Harrison praised Nintendo's Wiimote for being a "non-game centric device" which has bought an element of "democratisation" to controlling videogames. He was also impressed with Apple's iPhone for appealing to a user's natural instincts.
"I saw this first hand a few weeks ago where a two year old was playing with an iPhone and he knows how to get the pictures up of mum and dad. The two year-old then intuitively thought that all electronic devices worked like that," said Harrison. "He's pressing the TV to change channels."
"He's right and the rest of us are wrong – that should be applied universally. Apple should be applauded for that innovation," he added.
Funny he went with the iPhone comparison and not DS.

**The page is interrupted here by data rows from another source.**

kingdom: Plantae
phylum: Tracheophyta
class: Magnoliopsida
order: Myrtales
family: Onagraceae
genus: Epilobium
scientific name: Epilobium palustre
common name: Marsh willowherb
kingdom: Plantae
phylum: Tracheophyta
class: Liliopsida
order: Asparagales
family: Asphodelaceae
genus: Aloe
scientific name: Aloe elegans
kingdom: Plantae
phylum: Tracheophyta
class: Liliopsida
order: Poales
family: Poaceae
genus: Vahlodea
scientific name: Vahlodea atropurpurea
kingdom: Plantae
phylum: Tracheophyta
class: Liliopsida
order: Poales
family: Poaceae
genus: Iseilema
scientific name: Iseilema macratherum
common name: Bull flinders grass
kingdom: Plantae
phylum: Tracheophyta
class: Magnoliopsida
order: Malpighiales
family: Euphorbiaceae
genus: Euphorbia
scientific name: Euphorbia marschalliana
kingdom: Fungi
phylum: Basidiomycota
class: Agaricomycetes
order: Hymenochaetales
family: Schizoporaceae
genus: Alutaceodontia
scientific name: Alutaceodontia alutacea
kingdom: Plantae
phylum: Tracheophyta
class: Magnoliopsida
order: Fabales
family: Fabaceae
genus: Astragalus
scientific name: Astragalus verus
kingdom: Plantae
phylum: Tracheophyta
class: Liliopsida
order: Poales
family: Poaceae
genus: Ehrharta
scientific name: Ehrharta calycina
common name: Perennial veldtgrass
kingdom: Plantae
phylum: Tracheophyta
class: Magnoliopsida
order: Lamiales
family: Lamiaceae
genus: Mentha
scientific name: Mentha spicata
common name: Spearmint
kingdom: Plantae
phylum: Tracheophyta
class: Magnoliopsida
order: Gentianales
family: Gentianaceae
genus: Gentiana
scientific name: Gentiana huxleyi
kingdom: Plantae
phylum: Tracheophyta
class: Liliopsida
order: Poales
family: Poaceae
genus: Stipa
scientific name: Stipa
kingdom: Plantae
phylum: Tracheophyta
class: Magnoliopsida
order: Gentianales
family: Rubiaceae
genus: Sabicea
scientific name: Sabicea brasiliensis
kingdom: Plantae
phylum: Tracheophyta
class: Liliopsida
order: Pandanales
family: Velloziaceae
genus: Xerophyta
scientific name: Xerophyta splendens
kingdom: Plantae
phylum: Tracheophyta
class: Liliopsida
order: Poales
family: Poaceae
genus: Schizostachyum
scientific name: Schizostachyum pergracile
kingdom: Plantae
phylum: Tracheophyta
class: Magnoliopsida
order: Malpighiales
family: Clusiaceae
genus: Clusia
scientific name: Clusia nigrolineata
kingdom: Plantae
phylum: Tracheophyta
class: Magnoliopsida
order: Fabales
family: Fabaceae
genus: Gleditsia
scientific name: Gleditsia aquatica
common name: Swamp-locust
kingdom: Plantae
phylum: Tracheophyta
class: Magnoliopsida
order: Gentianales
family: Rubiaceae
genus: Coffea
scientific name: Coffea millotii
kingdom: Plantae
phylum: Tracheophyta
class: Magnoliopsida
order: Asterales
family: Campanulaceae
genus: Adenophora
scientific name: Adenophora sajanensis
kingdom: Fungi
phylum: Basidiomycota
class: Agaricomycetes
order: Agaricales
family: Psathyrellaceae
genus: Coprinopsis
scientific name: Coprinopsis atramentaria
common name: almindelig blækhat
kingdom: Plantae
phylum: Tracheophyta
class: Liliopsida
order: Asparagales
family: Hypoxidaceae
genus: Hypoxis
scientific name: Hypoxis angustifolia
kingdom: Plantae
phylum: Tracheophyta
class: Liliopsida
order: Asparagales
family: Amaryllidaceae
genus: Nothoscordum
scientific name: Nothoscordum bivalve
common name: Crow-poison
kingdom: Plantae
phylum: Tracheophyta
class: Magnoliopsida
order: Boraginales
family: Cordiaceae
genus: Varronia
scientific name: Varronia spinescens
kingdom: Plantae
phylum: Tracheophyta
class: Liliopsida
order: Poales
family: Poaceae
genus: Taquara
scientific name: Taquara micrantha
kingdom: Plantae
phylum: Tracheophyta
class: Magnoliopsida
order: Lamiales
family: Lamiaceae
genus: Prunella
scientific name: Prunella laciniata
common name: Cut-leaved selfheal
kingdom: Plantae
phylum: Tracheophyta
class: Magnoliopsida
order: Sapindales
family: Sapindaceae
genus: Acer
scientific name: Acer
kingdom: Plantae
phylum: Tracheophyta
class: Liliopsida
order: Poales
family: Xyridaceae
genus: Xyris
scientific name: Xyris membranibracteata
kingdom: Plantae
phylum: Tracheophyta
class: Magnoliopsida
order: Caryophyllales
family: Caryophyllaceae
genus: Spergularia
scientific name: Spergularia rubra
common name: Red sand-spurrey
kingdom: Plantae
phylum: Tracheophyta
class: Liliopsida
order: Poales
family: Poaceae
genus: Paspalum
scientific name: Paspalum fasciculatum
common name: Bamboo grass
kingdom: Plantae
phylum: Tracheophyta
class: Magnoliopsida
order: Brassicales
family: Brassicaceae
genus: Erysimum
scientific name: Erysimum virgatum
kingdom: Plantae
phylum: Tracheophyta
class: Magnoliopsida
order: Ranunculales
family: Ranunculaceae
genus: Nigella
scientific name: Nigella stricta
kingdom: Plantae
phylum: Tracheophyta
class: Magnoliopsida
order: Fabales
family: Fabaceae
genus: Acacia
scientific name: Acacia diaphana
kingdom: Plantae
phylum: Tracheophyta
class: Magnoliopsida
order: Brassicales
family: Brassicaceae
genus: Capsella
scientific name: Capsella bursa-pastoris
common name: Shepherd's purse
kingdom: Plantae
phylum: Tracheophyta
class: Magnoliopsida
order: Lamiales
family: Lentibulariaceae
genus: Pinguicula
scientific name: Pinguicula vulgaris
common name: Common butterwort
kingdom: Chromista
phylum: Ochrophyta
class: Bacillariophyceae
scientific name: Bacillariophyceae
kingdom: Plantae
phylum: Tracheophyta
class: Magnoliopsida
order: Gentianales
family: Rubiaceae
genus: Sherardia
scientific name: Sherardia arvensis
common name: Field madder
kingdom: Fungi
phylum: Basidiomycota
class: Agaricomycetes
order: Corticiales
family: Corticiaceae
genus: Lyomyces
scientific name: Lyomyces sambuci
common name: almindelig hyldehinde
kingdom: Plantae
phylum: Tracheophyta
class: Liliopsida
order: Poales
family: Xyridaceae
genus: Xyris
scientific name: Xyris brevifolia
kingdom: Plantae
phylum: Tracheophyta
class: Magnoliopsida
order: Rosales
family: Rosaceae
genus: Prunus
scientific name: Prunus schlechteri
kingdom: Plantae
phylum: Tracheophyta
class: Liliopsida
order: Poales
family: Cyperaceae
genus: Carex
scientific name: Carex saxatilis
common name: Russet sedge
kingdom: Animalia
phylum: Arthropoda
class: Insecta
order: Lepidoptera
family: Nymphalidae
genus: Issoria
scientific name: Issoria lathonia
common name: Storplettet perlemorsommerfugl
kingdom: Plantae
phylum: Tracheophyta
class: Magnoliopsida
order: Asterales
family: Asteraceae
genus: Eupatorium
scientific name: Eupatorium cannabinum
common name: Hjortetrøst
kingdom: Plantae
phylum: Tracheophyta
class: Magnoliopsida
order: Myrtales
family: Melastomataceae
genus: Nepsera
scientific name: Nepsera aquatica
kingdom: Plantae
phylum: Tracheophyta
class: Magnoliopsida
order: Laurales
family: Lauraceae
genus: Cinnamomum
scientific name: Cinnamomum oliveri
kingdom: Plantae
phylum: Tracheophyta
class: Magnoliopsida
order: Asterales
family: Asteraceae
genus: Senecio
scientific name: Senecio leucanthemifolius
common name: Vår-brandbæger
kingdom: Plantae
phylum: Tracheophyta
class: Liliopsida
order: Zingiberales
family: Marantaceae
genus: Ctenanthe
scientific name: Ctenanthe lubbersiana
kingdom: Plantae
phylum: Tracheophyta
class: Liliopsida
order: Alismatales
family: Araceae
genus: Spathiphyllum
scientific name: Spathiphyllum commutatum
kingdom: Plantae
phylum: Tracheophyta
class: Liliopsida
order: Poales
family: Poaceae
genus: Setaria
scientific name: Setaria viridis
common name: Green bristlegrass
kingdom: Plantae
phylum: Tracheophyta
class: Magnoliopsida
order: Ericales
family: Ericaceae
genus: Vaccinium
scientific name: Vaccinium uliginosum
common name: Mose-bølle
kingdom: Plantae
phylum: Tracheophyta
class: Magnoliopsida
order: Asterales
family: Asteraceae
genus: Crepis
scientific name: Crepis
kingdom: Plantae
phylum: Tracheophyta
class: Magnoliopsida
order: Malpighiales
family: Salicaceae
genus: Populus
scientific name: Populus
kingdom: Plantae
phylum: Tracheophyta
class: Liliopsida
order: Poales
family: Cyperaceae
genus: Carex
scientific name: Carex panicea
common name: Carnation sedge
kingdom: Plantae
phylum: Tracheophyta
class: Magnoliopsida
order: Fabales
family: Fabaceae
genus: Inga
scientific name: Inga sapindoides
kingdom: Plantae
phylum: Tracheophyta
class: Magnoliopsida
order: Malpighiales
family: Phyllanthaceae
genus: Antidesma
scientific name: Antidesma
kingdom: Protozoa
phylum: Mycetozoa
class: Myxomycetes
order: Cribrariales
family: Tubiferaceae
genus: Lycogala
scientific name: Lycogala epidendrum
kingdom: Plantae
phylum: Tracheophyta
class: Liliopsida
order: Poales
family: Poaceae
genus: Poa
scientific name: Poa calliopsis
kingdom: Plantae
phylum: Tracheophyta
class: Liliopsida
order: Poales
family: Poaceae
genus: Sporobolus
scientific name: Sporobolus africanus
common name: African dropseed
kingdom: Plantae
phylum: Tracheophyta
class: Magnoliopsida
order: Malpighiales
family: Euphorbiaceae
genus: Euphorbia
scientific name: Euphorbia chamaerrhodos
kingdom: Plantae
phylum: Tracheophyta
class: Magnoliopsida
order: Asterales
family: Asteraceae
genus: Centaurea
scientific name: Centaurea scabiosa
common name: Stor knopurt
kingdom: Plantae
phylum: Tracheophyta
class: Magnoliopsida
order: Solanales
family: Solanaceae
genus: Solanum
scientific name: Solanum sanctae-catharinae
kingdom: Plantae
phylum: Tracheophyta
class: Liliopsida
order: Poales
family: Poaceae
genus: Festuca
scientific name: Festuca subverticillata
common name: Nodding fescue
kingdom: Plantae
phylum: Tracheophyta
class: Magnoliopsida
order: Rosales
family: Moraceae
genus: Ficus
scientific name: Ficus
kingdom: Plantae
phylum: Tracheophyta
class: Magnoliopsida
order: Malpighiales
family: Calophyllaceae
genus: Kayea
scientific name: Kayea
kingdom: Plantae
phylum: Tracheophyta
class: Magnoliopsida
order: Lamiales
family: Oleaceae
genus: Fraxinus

The reason I posted this is not for the article itself, but for the reactions to it I'm seeing in various forums. Gamers are being elitist. The amusing part being these are elitist console games. But they are forgetting that all these complicated games we play are only playable because we are used to the complexity. Me personally, I grew up with the gradual progression of controllers. I had the joystick and one button, the dpad and 2 buttons, the SNES pad, and then the PSX pad. Now, though, gamers (or potential gamers) are presented with pads with 10 buttons, a dpad, 2 sticks, and 2 triggers (looking at my 360 controller).
People are taking this as simple controls = simple games, which doesn't have to be the case. Look at Gears of War. They could have made the game very complicated, given you a jump button, a "cover" button, etc. Instead they made the A button a context sensitive action button. It worked well and all the various moves could be preformed with one button. Its like the Relic guy said in the GDC podcast: there is a difference between complexity and depth.
A perfect example of a hardcore game with simple controls: Geometry Wars. All you need are the 2 sticks and one button. While GeoWars is also a fairly simple title, I can see a more complex game without making the controls any harder. A top-town shooter with levels and goals. The single button doesn't fire a screen clearing bomb, but it becomes context sensitive like Gears. You can have objectives to reach and use.
And then someone brought up the board game Go. All you have to do is select a point on a grid and hit a button to place a stone there, and all of a sudden you have one of the easiest to learn and hardest to master games ever. You literally could do it on the joystick with one button.
Outside of the controller issue, its odd seeing gamers react negatively to games that try get more people into gaming. This ain't no country club. So a game comes out that appeals to casuals, to non-gamers. Why is that a bad thing? No one is forcing you to play those games and companies are still making the games you like, so why bitch about it? The funny part is if a game is fun enough to appeal to non-gamers, I would thing they would also have some appeal to gamers as well. An easy to control fun little game? Sign me up.